On March 2, 2020, we entered into a forward starting interest rate swap contract with a notional value of $150,000 and a strike rate of 0.985%. The interest rate swap became effective on May 17, 2022 and has a maturity date of May 17, 2027. We designated this interest rate swap as a cash flow hedge at inception and determined that the hedge is highly effective in offsetting interest rate fluctuations associated with the identified indebtedness.
On May 9, 2019, we entered into a forward starting interest rate swap contract with a notional value of $150,000 and a strike rate of 2.176%. The interest rate swap became effective on June 17, 2021 and has a maturity date of June 17, 2026. We designated this interest rate swap as a cash flow hedge at inception and determined that the hedge is highly effective in offsetting interest rate fluctuations associated with the identified indebtedness.
Interest rate collars
On July 12, 2022, we entered into forward starting interest rate collars with a total notional value of $200,000, a cap rate of 2.50%, a floor rate of 1.50% and a maturity date of January 17, 2028. The effective date for $100,000 of the forward interest rate collars was January 17, 2024 and November 17, 2024, for the other $100,000. We designated these forward interest rate collars as cash flow hedges at inception and determined that the hedges are highly effective in offsetting interest rate fluctuations associated with the identified indebtedness.

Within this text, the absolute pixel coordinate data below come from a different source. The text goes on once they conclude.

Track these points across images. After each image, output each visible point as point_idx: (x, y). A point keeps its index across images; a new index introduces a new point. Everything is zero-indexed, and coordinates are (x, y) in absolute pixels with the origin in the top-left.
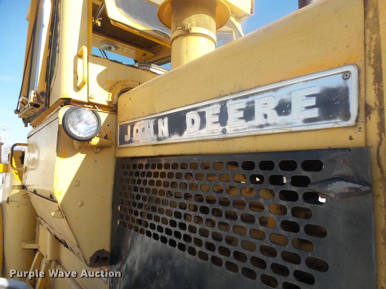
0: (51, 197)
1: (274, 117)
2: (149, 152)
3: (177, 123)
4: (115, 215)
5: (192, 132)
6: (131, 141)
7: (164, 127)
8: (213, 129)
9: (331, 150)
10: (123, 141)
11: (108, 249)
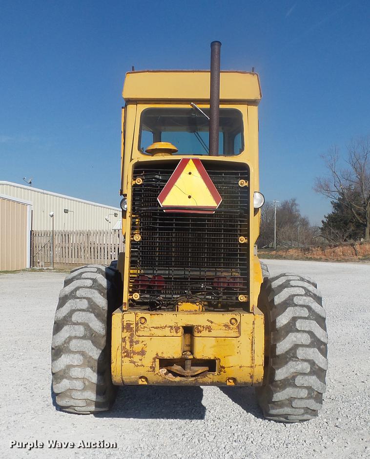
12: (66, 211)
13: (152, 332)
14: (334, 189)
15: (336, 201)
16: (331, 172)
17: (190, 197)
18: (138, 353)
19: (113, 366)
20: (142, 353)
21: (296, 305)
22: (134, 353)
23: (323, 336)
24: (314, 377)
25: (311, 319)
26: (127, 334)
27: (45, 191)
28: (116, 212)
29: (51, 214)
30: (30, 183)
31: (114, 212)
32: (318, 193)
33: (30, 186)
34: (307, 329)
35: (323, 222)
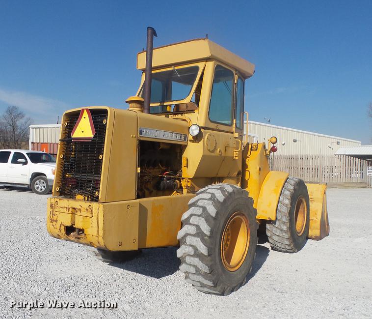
12: (295, 141)
13: (60, 210)
20: (56, 221)
21: (198, 206)
23: (206, 230)
24: (197, 259)
25: (202, 217)
26: (51, 210)
27: (278, 127)
28: (338, 141)
29: (283, 143)
30: (269, 121)
31: (337, 140)
33: (269, 124)
34: (196, 224)
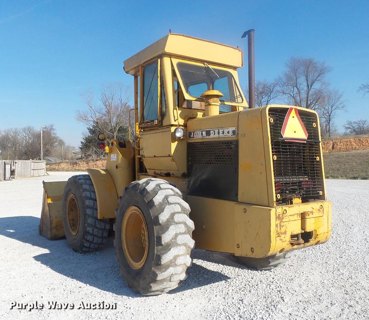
0: (169, 155)
1: (227, 134)
2: (200, 141)
3: (208, 133)
4: (188, 161)
5: (212, 136)
6: (193, 137)
7: (204, 133)
8: (217, 135)
9: (233, 140)
10: (190, 137)
11: (186, 172)
13: (290, 219)
14: (91, 119)
15: (91, 128)
16: (88, 107)
17: (295, 132)
18: (283, 233)
19: (271, 244)
20: (285, 233)
22: (282, 233)
26: (278, 222)
32: (79, 122)
35: (82, 143)
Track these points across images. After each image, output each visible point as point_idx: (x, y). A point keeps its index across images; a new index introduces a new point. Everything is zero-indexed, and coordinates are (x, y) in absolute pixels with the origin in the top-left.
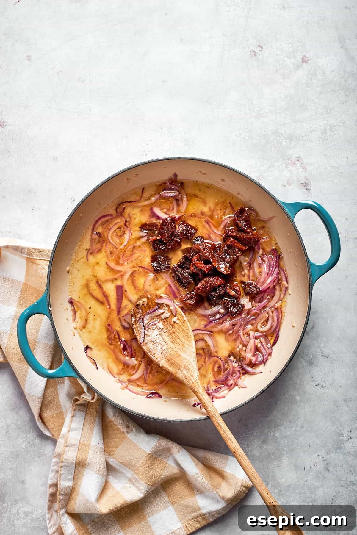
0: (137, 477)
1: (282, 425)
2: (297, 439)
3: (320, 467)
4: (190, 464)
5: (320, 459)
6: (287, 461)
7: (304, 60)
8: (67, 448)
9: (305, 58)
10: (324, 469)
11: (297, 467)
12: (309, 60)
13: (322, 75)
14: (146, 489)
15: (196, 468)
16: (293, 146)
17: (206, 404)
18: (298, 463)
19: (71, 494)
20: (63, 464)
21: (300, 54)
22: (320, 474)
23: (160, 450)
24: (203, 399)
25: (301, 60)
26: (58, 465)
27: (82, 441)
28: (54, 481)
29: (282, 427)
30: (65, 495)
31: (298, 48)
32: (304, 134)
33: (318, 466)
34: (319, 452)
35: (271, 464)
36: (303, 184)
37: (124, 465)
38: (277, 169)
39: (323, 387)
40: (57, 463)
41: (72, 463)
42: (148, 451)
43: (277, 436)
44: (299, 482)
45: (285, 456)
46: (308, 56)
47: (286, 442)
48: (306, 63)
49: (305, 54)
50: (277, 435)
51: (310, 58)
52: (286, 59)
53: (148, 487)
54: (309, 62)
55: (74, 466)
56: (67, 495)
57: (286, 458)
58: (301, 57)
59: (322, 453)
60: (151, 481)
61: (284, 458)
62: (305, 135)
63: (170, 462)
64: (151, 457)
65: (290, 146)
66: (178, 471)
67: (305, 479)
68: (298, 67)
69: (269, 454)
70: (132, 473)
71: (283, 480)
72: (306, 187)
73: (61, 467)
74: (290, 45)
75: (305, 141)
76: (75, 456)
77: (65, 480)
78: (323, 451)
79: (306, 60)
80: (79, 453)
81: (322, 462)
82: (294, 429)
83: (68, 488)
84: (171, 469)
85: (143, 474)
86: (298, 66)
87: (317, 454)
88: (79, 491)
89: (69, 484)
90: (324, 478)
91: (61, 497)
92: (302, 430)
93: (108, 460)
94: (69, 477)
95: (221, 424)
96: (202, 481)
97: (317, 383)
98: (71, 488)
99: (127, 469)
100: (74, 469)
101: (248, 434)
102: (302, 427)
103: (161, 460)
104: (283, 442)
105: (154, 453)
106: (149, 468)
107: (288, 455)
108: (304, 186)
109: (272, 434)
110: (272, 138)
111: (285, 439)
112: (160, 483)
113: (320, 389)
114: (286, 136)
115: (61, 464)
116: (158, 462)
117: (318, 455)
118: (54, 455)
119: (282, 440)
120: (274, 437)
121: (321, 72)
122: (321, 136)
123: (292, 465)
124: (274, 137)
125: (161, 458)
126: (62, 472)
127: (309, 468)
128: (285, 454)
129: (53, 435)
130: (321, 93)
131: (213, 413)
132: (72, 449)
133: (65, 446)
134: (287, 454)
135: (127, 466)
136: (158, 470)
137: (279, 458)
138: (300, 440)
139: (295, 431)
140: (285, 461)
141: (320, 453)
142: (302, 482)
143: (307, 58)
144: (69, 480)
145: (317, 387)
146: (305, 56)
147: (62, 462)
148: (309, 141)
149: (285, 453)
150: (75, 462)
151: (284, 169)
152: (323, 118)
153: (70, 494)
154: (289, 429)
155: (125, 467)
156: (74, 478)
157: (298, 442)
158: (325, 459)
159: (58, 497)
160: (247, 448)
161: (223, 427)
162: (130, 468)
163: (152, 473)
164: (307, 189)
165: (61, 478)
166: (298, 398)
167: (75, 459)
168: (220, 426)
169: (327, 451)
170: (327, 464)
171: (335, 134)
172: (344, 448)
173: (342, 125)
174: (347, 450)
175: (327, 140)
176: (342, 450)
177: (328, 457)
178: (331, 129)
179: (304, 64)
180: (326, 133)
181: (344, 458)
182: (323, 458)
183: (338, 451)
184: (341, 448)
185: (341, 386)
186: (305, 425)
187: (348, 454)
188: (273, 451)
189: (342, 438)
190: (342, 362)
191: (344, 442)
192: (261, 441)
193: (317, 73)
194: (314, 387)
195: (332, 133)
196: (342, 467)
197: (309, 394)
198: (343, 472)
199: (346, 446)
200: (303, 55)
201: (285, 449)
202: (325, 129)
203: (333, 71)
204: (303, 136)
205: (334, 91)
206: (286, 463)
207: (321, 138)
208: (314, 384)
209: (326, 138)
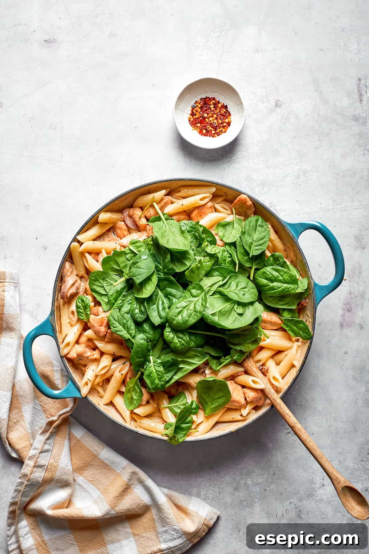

For interest rate swaps and collars that are considered effective hedges, we reclassified realized gains of $19,730, $19,189, and $1,296 to earnings within interest expense for the years ended December 31, 2024, 2023 and 2022, respectively. For interest rate swaps and collars that are considered effective hedges, gains of $11,434 are expected to be reclassified out of accumulated other comprehensive income (loss) to earnings over the next 12 months.
Effective interest rate swaps and collars are reported in accumulated other comprehensive income (loss) and the fair value of these hedge agreements is included in other assets or other liabilities.